## ACTIVITIES
(1) Name every person identified by name in the post about autism books.
(2) Resume the post about autism books, writing on from its final line.
=== EXCERPT ===
This morning, I looked up a handful of autism links. I was trying to remember the title/author of a book I’d read back in 1992 or so. My step-mom Judy, who taught special-ed in the public schools, recommended the book, an autobiography written by an autistic lady. (No, not Temple Grandin. I read that one later, around 1998)
Google came through. I found a list of books by autistic authors (http://www.autistics.org/library/booklist.html), and found the book I remembered, “Nobody Nowhere” by Donna Williams. I still remember the description Donna gave of “seeing particles in the air”, and how distracted she would get by the excessive sensory data coming at her all the time. Judy made the observation, “We’re all a little autistic, aren’t we?”
Elsewhere on the books-by-aut-authors list, I found this gem: an autistic person has assembled some demonstration pages to simulate what the world looks like through her eyes/mind. http://www.hale.ndo.co.uk/scotopic/index.htm
On to tonight. More research.
=== GIVEN RECORDS ===
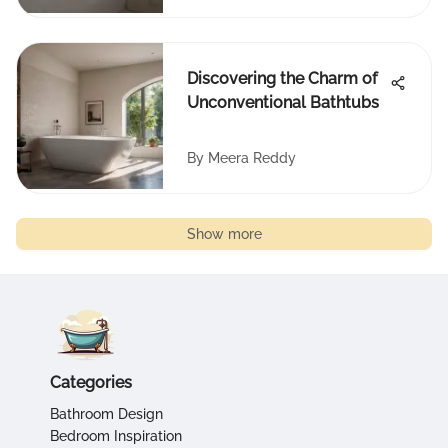
Discovering the Charm of
Unconventional Bathtubs
By
Meera Reddy
Show more
Categories
Bathroom Design
Bedroom Inspiration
===
## ANSWERS GIVEN
(1) Judy, Temple Grandin, Donna Williams

(2)
Nic & I were talking about the high MS rate in the I wanted to see the rates of cancer occurance, across the US. Google came through again. US Cancer Deaths by Region
It doesn’t have the data in the viewable form I want, but it seems Washington is only 17th in the nation for cancer incidents (new cases, latest year measured is 2006). I’d heard some scare-statistic or other that said Washington had super-high incidence rates. Now I need the data in more detailed form (Seattle area? E-Wa vs W-Wa?), and easier to navigate and the data (currently you can view one per-state report at a time, text only).
Here’s a good vis summary page, tho it only lists cancer deaths, all types of cancer counted together: http://statecancerprofiles.cancer.gov/map/map.noimage.php
One more research proj for the night — the great Global Warming debate continues. I’m for sustainability — I think that’s the higher-order-bit than just tracking carbon outputs. But I’m glad of the push that people are getting from the Global Warming scare. However, a documentary called “The Great Global Warming Swindle” (GGWS) (incendiary tactics start with the title!). It has a Wikipedia page. So does “An Inconvenient Truth” (AIT).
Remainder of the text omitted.